El presidente Iván Duque tiene dos opciones para enfrentar la situación actual con miras a lo poco de mandato que le queda. La primera: ignora la movilización o intenta embolatarla para ganar tiempo e imponer un acuerdo de élites que postergue las demandas sociales y evite la posible agudización del descontento en las calles, para cuyo control acudiría a la conmoción interior y a recostarse en la ley marcial hasta terminar el periodo si los cantos de sirena de su entorno no lo tientan con quedarse para “salvar la patria”. Un triste final para el presidente más joven de Colombia hasta la fecha.

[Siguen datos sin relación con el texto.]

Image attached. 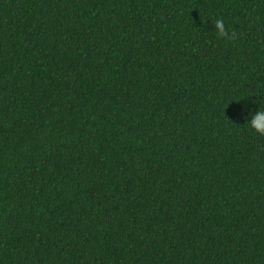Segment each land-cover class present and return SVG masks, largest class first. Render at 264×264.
<instances>
[{
	"label": "trees",
	"instance_id": "trees-1",
	"mask_svg": "<svg viewBox=\"0 0 264 264\" xmlns=\"http://www.w3.org/2000/svg\"><path fill=\"white\" fill-rule=\"evenodd\" d=\"M257 111L264 0H0V264H264Z\"/></svg>",
	"mask_w": 264,
	"mask_h": 264
},
{
	"label": "clouds",
	"instance_id": "clouds-1",
	"mask_svg": "<svg viewBox=\"0 0 264 264\" xmlns=\"http://www.w3.org/2000/svg\"><path fill=\"white\" fill-rule=\"evenodd\" d=\"M215 27L220 36L226 35L222 20H217ZM250 125L256 132L264 134V111H257L252 117Z\"/></svg>",
	"mask_w": 264,
	"mask_h": 264
}]
</instances>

La segunda alternativa: establece una negociación seria con el Comité del Paro y con las organizaciones sociales; retira los proyectos en trámite considerados como lesivos para los intereses de las mayorías (las reformas a la salud, a las pensiones y a las condiciones laborales);desarrolla una reforma tributaria progresiva y equitativa que garantice los recursos necesarios para una renta básica;ofrece vacunación pronta y eficiente contra el COVID-19; garantiza gratuidad en la educación superior y cumple con los compromisos adquiridos con el movimiento estudiantil; impulsa una reforma a la Policía y al Esmad; y se compromete con la implementación integral del Acuerdo de Paz, con no adelantar fumigaciones con glifosato, con no desarrollar proyectos de fracking y con ofrecer garantías de elecciones transparentes. De esta forma, no todo estaría perdido.